§ MATERIAL TO PROCESS:

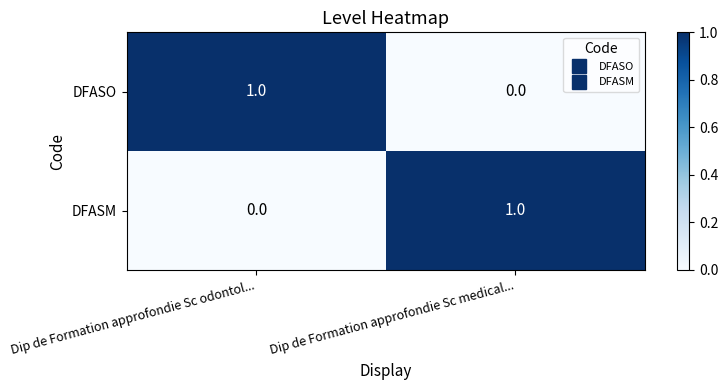

Rank the categories by DFASM value from highest to lowest.

Dip de Formation approfondie Sc medical..., Dip de Formation approfondie Sc odontol...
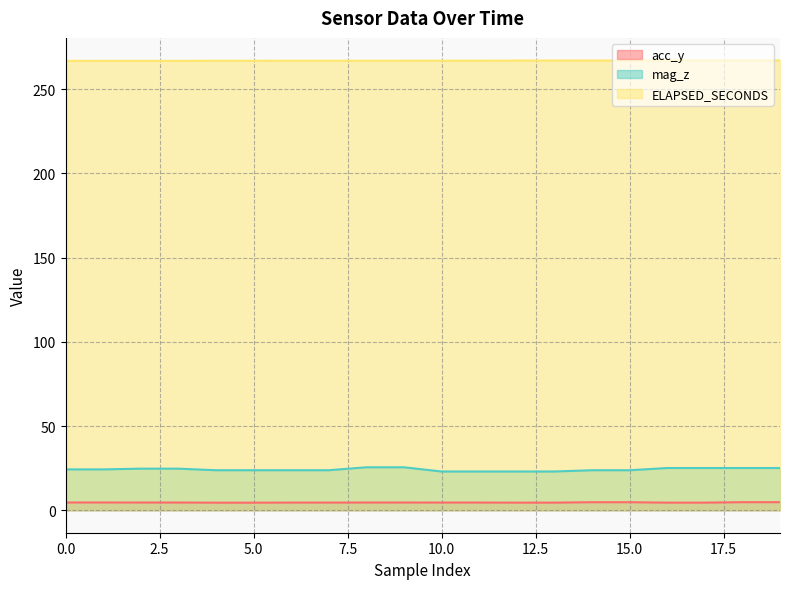

What is the difference between the maximum and second lowest values in the ELAPSED_SECONDS series?

0.3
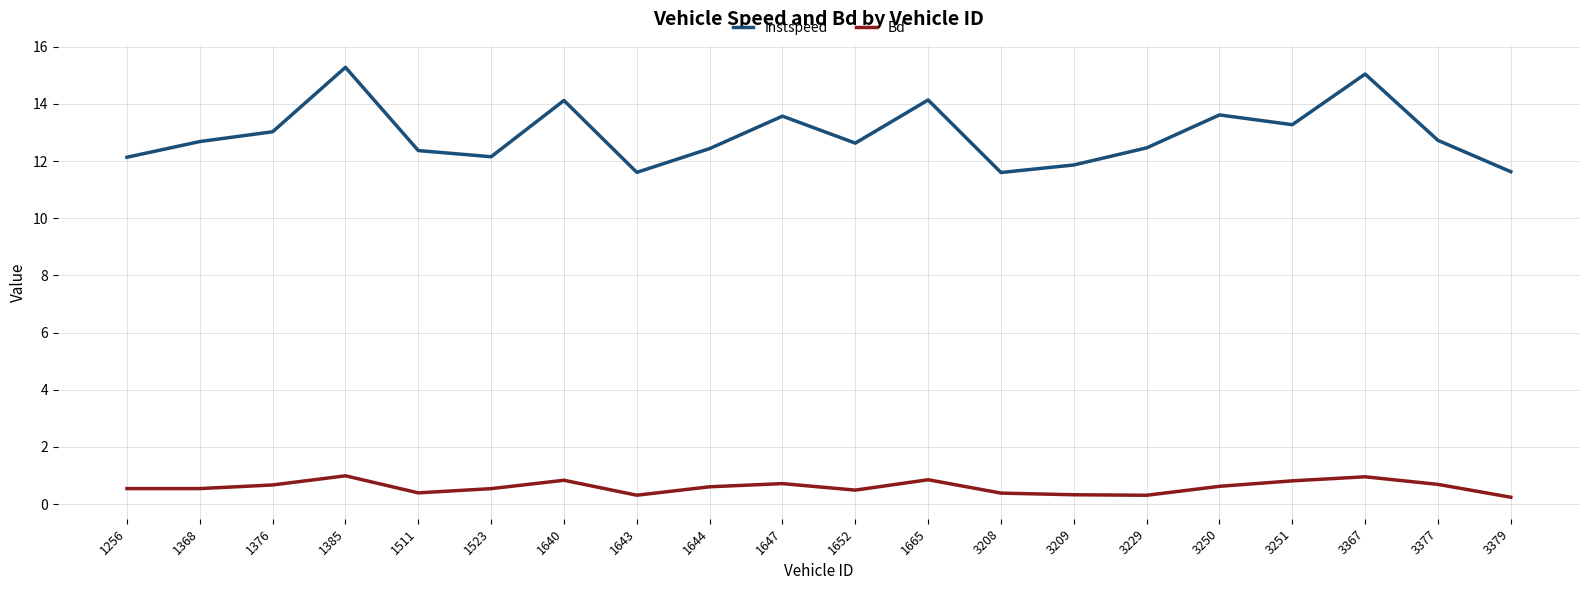

What is the highest value of the instspeed series?

15.3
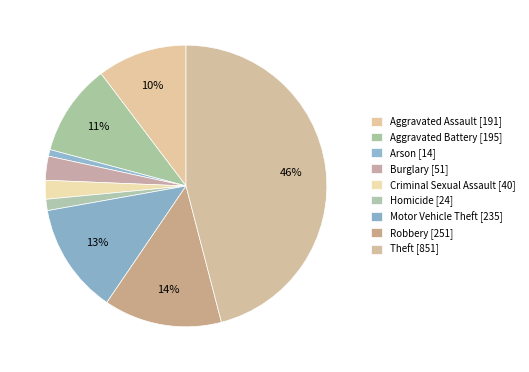

Which category has the biggest portion of the pie?

Theft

§ WHAT TO WORK ON: Copy out the records above word for word, leaving the pictures out.

§ RESULT FOR THIS TASK:
Rank the categories by DFASM value from highest to lowest.

Dip de Formation approfondie Sc medical..., Dip de Formation approfondie Sc odontol...

What is the difference between the maximum and second lowest values in the ELAPSED_SECONDS series?

0.3

What is the highest value of the instspeed series?

15.3

Which category has the biggest portion of the pie?

Theft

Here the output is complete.